▶ _PROBLEM STATEMENT_
Output the records precisely as they stand. Pictures are to be skipped.

▶ _PROVIDED ENTRIES_
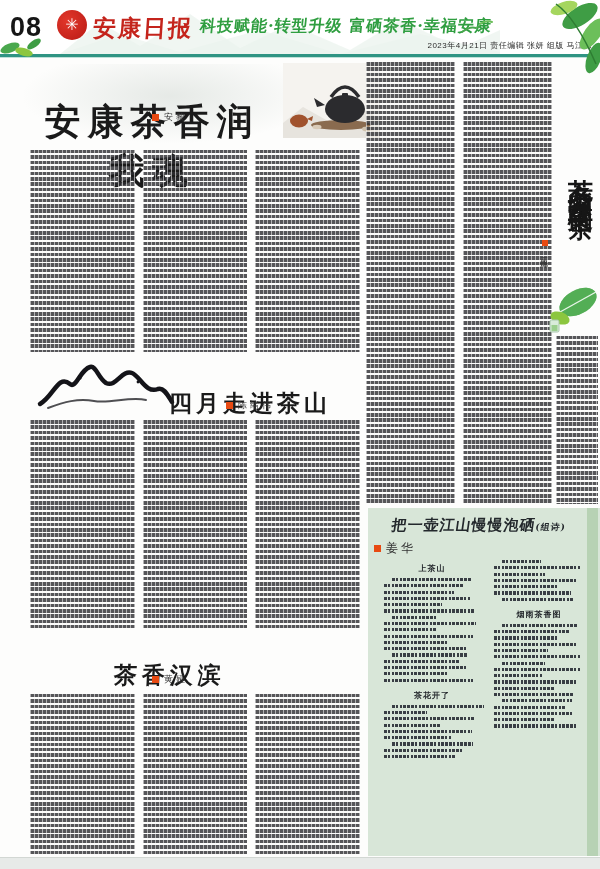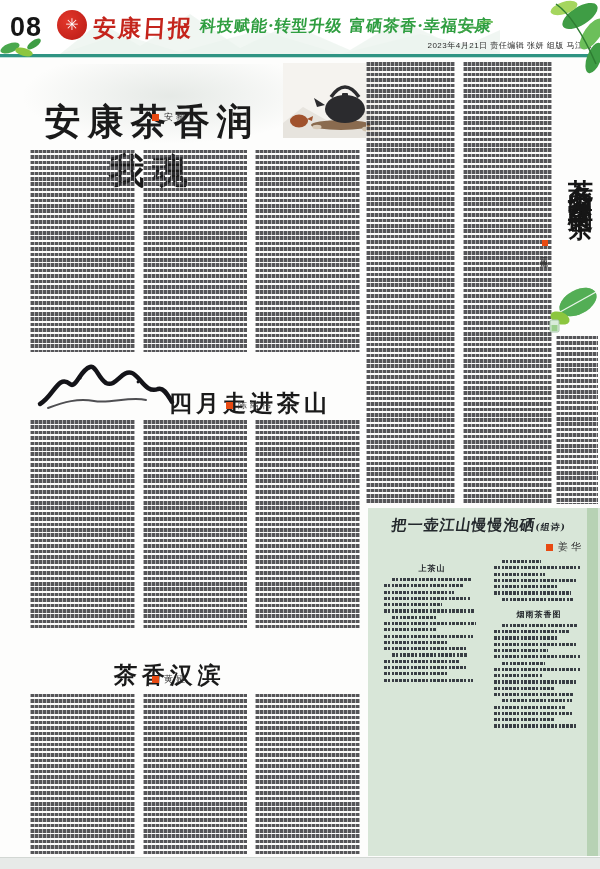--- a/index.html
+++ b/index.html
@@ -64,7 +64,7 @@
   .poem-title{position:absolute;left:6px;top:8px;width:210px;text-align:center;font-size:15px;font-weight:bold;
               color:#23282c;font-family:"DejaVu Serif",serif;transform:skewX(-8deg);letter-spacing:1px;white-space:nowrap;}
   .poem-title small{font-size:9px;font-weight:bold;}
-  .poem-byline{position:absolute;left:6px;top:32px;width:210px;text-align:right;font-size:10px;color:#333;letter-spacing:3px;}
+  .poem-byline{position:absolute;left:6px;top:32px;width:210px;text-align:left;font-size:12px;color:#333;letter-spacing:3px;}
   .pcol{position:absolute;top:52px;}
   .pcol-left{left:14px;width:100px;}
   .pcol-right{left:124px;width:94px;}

▶ _EXPECTED OUTPUT_
--- a/index.html
+++ b/index.html
@@ -64,7 +64,7 @@
   .poem-title{position:absolute;left:6px;top:8px;width:210px;text-align:center;font-size:15px;font-weight:bold;
               color:#23282c;font-family:"DejaVu Serif",serif;transform:skewX(-8deg);letter-spacing:1px;white-space:nowrap;}
   .poem-title small{font-size:9px;font-weight:bold;}
-  .poem-byline{position:absolute;left:6px;top:32px;width:210px;text-align:right;font-size:10px;color:#333;letter-spacing:3px;}
+  .poem-byline{position:absolute;left:6px;top:32px;width:210px;text-align:left;font-size:12px;color:#333;letter-spacing:3px;}
   .pcol{position:absolute;top:52px;}
   .pcol-left{left:14px;width:100px;}
   .pcol-right{left:124px;width:94px;}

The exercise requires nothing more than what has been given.